Here is another headline that recently caught our eye, via Bitcoin.com:
The Fed Plans to Unveil Digital Dollar Prototypes in July
The U.S. Federal Reserve has been actively working on a central bank digital currency (CBDC). At least two prototypes of a digital dollar are near completion, developed by officials at the Federal Reserve Bank of Boston and the Massachusetts Institute of Technology (MIT). They plan to unveil their research as soon as July, said James Cunha, who leads the project for the Boston Fed…
Even the Federal Reserve — along with many other global central banks — understands that the crypto asset revolution is something to join rather than fight.
The arrival of central bank digital currencies will not pose a threat to Bitcoin, meanwhile, because Bitcoin is digital gold, and CBDCs will be fiat currency in digital form.
The supply of Bitcoin will remain forever capped, whereas the supply of digital dollars will remain open-ended; as such, it will make more sense than ever, in a digital-dollar world, to use BTC as a store of value — and a means of protecting savings — while switching to digital dollars for the purpose of paying taxes, or otherwise conducting transactions that require the use of a digital fiat asset.
Meanwhile, the reason Visa has chosen to settle transactions in USD Coin (a popular dollar-backed stablecoin) is because dollar-denominated stablecoins are essentially normal dollars wrapped in code, allowing them to migrate onto the blockchain.
Imagine the traditional fiat banking system and the newly developing crypto system as separate entities that are not compatible at first glance. What is needed is a bridge, or perhaps a super-highway, between the two systems: A way to go instantly and seamlessly from fiat to crypto and back again.
This is what Visa, and other payment processing giants, will potentially provide by way of stablecoin transaction mechanisms.
Dollar-denominated stablecoins are tradable on most crypto exchanges; that, in turn, means the vast majority of crypto assets will be two steps away from payment in any form of end currency.
First you swap the crypto asset for USD stablecoin, a process that is instant; second, you use the USD stablecoin to complete whatever transaction is at hand. That’s it.
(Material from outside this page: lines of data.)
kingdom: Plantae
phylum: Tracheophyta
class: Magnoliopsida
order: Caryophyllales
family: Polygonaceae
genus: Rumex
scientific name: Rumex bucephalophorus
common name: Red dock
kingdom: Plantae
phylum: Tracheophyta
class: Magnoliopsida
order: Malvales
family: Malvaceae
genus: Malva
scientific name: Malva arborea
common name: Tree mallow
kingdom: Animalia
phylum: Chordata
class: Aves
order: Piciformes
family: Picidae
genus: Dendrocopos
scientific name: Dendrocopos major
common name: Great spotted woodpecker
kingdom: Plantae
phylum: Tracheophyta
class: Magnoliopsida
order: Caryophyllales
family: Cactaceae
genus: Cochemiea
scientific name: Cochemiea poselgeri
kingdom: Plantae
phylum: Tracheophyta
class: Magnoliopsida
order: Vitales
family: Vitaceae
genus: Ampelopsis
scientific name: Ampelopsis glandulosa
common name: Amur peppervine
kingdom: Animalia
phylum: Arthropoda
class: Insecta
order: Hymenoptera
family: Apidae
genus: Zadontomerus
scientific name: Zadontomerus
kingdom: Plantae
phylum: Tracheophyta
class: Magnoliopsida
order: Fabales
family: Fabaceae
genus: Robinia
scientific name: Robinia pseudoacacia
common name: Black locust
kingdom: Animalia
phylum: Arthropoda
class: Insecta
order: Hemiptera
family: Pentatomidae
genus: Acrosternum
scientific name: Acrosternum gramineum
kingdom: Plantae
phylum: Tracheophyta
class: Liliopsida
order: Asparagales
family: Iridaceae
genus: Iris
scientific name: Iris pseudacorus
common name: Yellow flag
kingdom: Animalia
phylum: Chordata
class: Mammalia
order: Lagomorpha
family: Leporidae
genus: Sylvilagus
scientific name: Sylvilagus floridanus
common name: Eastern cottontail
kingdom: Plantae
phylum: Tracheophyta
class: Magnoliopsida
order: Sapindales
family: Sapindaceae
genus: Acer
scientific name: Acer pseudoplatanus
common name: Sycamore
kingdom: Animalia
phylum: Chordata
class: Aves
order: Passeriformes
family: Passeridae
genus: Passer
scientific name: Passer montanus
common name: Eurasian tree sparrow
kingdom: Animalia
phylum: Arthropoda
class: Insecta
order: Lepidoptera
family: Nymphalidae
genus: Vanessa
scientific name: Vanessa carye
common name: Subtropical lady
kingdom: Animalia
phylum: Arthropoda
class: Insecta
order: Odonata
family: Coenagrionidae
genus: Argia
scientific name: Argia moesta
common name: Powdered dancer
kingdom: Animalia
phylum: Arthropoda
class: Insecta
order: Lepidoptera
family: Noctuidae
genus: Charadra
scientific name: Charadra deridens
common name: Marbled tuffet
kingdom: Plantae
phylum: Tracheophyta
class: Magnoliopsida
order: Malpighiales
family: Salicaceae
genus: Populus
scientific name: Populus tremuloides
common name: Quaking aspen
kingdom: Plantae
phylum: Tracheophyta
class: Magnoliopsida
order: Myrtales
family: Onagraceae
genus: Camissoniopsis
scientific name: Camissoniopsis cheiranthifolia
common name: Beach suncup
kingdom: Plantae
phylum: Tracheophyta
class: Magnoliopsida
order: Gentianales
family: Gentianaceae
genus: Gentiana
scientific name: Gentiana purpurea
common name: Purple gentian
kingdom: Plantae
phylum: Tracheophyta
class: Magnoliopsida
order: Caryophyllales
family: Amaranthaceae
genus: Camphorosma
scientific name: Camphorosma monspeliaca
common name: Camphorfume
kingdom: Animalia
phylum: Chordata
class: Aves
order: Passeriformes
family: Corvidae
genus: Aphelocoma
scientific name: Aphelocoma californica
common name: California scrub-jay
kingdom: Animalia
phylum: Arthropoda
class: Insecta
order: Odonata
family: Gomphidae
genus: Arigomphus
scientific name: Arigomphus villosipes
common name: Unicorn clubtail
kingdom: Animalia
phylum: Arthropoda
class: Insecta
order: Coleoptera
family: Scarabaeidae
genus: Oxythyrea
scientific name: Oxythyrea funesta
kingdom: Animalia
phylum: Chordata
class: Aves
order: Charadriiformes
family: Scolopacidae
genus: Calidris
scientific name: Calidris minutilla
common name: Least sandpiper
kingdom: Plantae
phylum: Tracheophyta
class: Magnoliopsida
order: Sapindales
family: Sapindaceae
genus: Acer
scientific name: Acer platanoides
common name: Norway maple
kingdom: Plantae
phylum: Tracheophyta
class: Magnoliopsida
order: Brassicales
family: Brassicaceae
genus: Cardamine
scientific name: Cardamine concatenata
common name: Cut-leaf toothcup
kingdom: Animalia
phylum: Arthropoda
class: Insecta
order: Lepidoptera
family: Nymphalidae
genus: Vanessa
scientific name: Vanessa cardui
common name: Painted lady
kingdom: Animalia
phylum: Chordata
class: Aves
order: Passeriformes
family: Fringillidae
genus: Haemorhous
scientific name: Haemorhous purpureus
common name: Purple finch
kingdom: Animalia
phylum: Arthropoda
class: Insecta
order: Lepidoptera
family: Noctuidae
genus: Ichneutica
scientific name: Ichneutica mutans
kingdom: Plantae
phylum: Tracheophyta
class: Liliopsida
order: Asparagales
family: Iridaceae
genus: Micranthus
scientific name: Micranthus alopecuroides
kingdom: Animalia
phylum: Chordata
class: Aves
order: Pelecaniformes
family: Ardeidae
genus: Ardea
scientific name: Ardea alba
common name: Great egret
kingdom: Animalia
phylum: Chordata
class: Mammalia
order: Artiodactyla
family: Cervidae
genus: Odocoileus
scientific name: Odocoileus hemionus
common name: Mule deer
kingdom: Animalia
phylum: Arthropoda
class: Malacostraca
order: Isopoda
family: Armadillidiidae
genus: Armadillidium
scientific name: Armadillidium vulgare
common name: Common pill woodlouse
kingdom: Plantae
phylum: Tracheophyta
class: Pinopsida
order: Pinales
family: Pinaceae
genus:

Americans who travel abroad have long been used to the instant fungibility and universal fiat access provided by credit cards. If an American uses their Visa or Mastercard to pay for lunch at a cafe in Europe, a currency transaction will take place instantly and seamlessly behind the scenes, and will likely be executed at the most favorable exchange rate available (the bank’s own bulk exchange rate).
With Visa offering stablecoin conversion, we are reaching the point where crypto assets achieve the same level of fungibility and instant swapability at the point of payment for a transaction.
That, in turn, means consumers will be able to hold their savings in whatever form of base asset they want — be it fiat or crypto — and then swap a portion of assets into whatever transaction currency is required instantaneously, at the touch of a smartphone screen or swipe of a card, with no effort, while knowing the payment rails facilitator is giving them the best exchange rate in the moment.
This transition to widespread crypto asset accessibility — which is happening so fast it should make your head spin — is the “knee of the curve” we are talking about in terms of the crypto asset revolution transforming the global finance system from the inside out.
Two or three years back, when the crypto space was still dominated by wild-eyed libertarian notions of blowing up the system or taking it head on, we explained patiently and thoroughly why the crypto revolution would go a different way: It was always bound to be more of a Trojan Horse-type deal than a direct head-on assault, working within the functional parameters of the system to introduce radical change gradually at first, and then suddenly.
At this point, the crypto Trojan Horse has penetrated the fiat castle walls; the revolution is here, and accelerating, and close to changing everything.